跳转至

eBPF



eBPF 采集器,采集主机网络 TCP、UDP 连接信息,Bash 执行日志等。采集器包含以下几个插件:

  • ebpf-net:

    • 数据类别: Network
    • netflow/httpflow/dnsflow 构成,分别用于采集主机 TCP/UDP 连接统计信息,HTTP 请求信息和主机 DNS 解析信息;
  • ebpf-bash:

    • 数据类别: Logging
    • 采集 Bash 的执行日志,包含 Bash 进程号、用户名、执行的命令和时间等;
  • ebpf-conntrack: Version-1.8.0

    • 往网络流数据上添加两个标签 dst_nat_ipdst_nat_port,记录经 DNAT 后的目标 ip 和 port;当内核加载 nf_conntrack 时可选择开启该插件;
  • ebpf-trace: Version-1.17.0 · Experimental

    • 数据类别: Tracing
    • 用于跟踪应用网络请求调用关系,基于 ebpf-nethttpflow 数据和 eBPF 探针实现;
  • bpf-netlog:

    • 数据类别: Logging, Network
    • 该插件实现 ebpf-netnetflow/httpflow

配置

前置条件

在 Kubernetes 环境下部署时,需要将以下目录挂在到容器中:

  • /sys/kernel/debug
  • 将主机的 / 目录挂载为容器的 /rootfs 目录,并设置环境变量 HOST_ROOT="/rootfs"HOST_PROC="/rootfs/proc"

可参考 datakit.yaml

如果为低于 v1.5.6 版本的 Datakit ,则需手动安装 datakit-ebpf 外部采集器。

Linux 内核版本要求

目前 Linux 3.10 内核的项目生命周期已经结束,建议您升级至 Linux 4.9 及以上 LTS 版内核。

除 CentOS 7.6+ 和 Ubuntu 16.04 以外,其他发行版本推荐 Linux 内核版本高于 4.9,否则可能无法启动 eBPF 采集器。

若 Linux 内核版本低于 4.4 时可能无法开启 ebpf-trace 插件。

如果要启用 ebpf-conntrack ,请确认内核中的符号是否包含 nf_ct_delete__nf_conntrack_hash_insert,可执行以下命令查看:

cat /proc/kallsyms | awk '{print $3}' | grep "^nf_ct_delete$\|^__nf_conntrack_hash_insert$"

或内核是否加载 nf_conntrack 模块:

lsmod | grep nf_conntrack

已启用 SELinux 的系统

对于启用了 SELinux 的系统,无法开启 eBPF 采集器,需要关闭其,执行以下命令进行关闭:

setenforce 0

eBPF Tracing 使用

ebpf-trace 使用 eBPF 技术获取并解析网络数据,并对进程的内核级线程/用户级线程(如 golang goroutine 实现)进行跟踪,并生成链路 eBPF span;

如果在多个节点部署了该开启链路数据采集的 eBPF 采集器,则需要将所有 eBPF 的链路数据发往同一个开启了 ebpftrace 采集器插件的 DataKit。

开启该采集器需要在配置文件中进行以下设置(以下配置项不包括如何进行跟踪):

[[inputs.ebpf]]
  enabled_plugins = [
    "ebpf-net",
    "ebpf-trace",
    # "ebpf-conntrack"
  ]

  l7net_enabled = [
    "httpflow",
    # "httpflow-tls"
  ]

  trace_server = "x.x.x.x:9529"

有以下几种方法对其他进程进行链路跟踪:

  • 设置 trace_all_processtrue,可以配合 trace_name_blacklist 或者 trace_env_blacklist 排除部分不希望采集的进程
  • 设置 trace_env_list 对包含任意一个指定环境变量的进程进行跟踪。
  • 设置 trace_name_list 对包含任意一个指定进程名的进程进行跟踪。

可通过为被采集进程注入以下任意一个环境变,来设置 span 的 service name:

  • DK_BPFTRACE_SERVICE
  • DD_SERVICE
  • OTEL_SERVICE_NAME

更多配置项细节见环境变量和配置项

采集器配置

进入 DataKit 安装目录下的 conf.d/host 目录,复制 ebpf.conf.sample 并命名为 ebpf.conf。
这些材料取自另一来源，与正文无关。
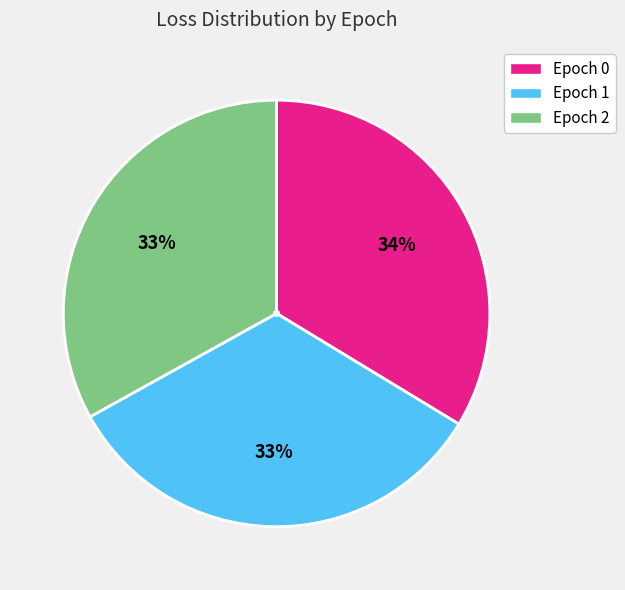

To the nearest percent, what percentage of the pie is Epoch 2?

33%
示例如下:

[[inputs.ebpf]]
  daemon = true
  name = 'ebpf'
  cmd = "/usr/local/datakit/externals/datakit-ebpf"
  args = [
    "--datakit-apiserver", "0.0.0.0:9529",
  ]
  envs = []

  ## Resource limits.
  ## The collector automatically exits when the limit is exceeded.
  ## Can configure the number of cpu cores, memory size and network bandwidth.
  ##
  # cpu_limit = "2.0"
  # mem_limit = "4GiB"
  # net_limit = "100MiB/s"

  ## automatically takes effect when running DataKit in 
  ## Kubernetes daemonset mode
  ##
  # kubernetes_url = "https://kubernetes.default:443"
  # bearer_token = "/run/secrets/kubernetes.io/serviceaccount/token"
  ##
  ## or 
  # bearer_token_string = "<your-token-string>"
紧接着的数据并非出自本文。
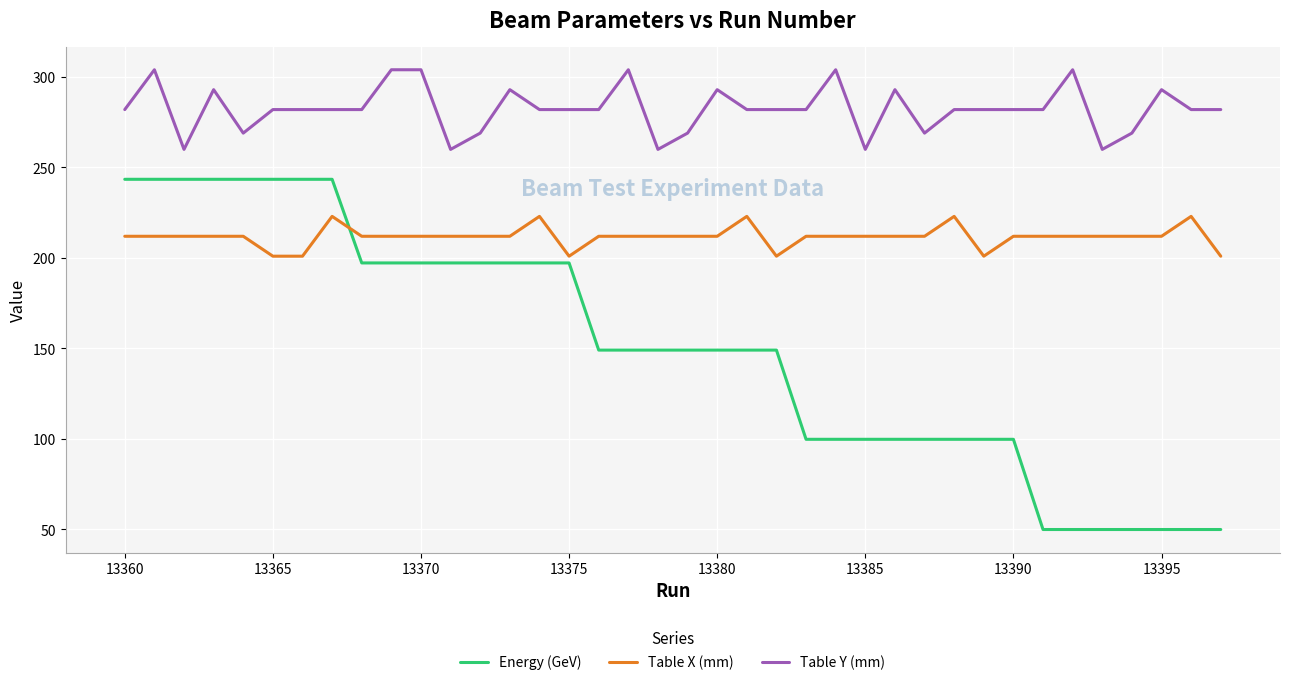

Which series has the widest spread of values?

Energy (GeV)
  ## all supported plugins:
  ## - "ebpf-net"  :
  ##     contains L4-network(netflow), L7-network(httpflow, dnsflow) collection
  ## - "ebpf-bash" :
  ##     log bash
  ## - "ebpf-conntrack":
  ##     add two tags "dst_nat_ip" and "dst_nat_port" to the network flow data
  ## - "ebpf-trace":
  ##     param trace_server must be set simultaneously.
  ## - "bpf-netlog":
  ##     contains L4-network log (bpf_net_l4_log), L7-network log (bpf_net_l7_log), 
  ##              L4-network(netflow), L7-network(httpflow, dnsflow) collection
  enabled_plugins = [
    "ebpf-net",
  ]

  ## If you enable the ebpf-net plugin, you can configure:
  ##  - "httpflow" (* enabled by default)
  ##  - "httpflow-tls"
  ##
  l7net_enabled = [
    "httpflow",
    # "httpflow-tls"
  ]

  ## netlog blacklist
  ##
  # netlog_blacklist = "ip_saddr=='127.0.0.1' || ip_daddr=='127.0.0.1'"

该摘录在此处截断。